_Directions_:
Please report how many lines of the following entries hold the word "anniversary", giving the number alone.

(Stored entries)
'''

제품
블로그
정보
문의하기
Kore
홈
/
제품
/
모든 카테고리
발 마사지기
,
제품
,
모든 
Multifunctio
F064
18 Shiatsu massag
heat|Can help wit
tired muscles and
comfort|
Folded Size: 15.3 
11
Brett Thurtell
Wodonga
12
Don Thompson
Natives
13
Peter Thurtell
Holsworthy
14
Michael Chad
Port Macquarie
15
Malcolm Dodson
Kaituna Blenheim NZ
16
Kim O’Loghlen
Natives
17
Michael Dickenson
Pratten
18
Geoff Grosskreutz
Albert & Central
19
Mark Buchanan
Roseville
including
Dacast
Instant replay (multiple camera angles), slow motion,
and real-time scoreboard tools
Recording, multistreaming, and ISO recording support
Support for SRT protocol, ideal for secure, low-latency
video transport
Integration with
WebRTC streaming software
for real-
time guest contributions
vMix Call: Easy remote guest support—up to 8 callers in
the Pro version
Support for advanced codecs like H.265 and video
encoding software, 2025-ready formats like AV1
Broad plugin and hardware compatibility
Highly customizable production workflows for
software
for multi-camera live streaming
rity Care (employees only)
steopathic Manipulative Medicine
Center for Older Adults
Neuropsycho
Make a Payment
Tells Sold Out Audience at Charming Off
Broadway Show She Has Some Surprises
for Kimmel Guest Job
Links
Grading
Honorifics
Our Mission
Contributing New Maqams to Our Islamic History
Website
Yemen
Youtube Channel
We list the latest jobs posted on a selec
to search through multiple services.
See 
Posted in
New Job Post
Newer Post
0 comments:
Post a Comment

'''
'''

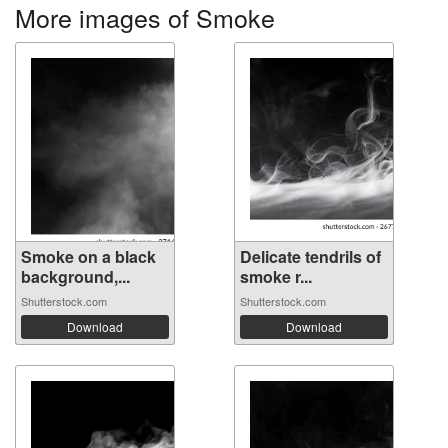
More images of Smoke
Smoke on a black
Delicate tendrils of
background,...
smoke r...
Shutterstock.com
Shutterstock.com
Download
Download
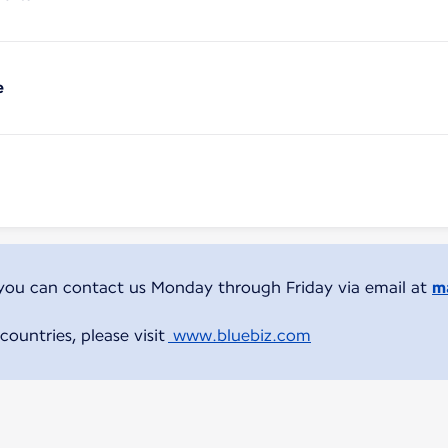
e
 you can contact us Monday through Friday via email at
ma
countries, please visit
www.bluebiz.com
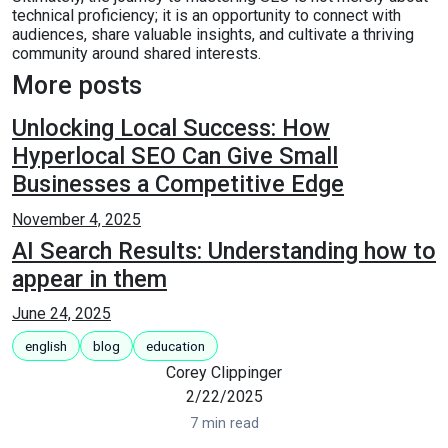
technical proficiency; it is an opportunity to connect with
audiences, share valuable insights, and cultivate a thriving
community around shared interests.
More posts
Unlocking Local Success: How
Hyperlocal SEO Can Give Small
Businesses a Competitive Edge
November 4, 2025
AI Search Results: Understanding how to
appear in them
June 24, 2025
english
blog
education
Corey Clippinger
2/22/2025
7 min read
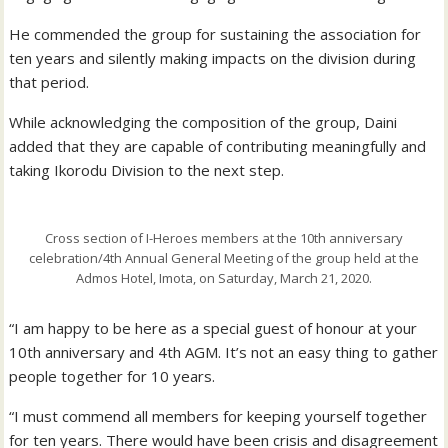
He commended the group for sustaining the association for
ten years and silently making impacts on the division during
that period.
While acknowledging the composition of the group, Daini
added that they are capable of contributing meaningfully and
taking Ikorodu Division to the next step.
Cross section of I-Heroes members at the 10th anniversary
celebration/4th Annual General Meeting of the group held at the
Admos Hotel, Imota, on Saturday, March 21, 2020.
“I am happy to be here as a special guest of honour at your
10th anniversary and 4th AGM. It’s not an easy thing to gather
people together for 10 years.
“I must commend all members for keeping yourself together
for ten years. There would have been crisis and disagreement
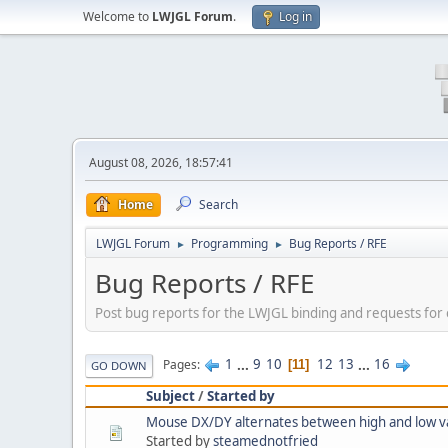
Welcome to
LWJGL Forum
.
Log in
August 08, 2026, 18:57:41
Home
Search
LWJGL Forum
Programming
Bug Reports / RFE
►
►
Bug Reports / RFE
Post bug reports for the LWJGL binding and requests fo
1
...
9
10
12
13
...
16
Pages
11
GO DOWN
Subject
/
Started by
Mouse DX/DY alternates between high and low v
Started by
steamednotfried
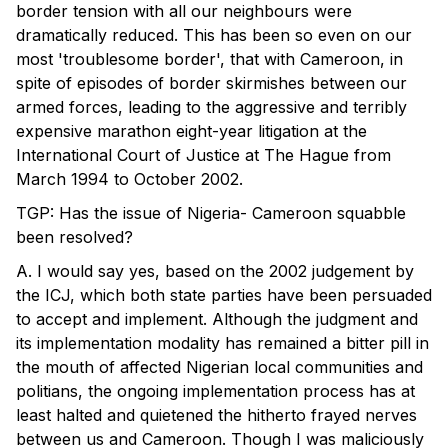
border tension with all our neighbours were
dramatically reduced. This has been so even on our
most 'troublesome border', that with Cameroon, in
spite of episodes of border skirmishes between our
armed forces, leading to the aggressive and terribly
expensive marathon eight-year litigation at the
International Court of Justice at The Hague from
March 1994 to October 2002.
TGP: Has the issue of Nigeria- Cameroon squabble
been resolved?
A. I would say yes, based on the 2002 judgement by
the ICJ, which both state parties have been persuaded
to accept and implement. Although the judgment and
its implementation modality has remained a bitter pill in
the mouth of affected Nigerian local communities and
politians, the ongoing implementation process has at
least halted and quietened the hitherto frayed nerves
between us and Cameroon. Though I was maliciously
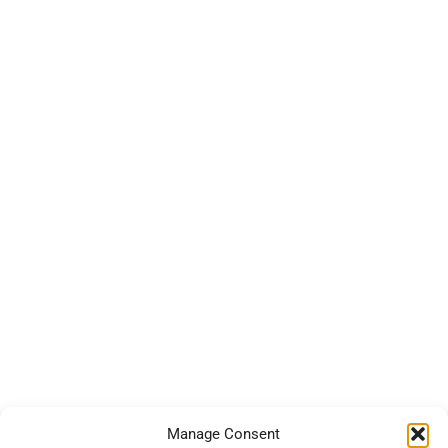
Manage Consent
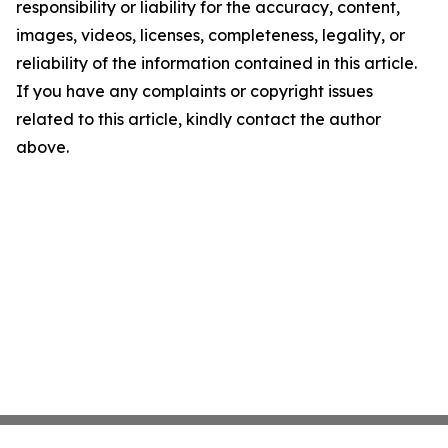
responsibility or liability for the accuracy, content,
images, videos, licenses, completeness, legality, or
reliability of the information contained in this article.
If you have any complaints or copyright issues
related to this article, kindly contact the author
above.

'''

_Your response_:
2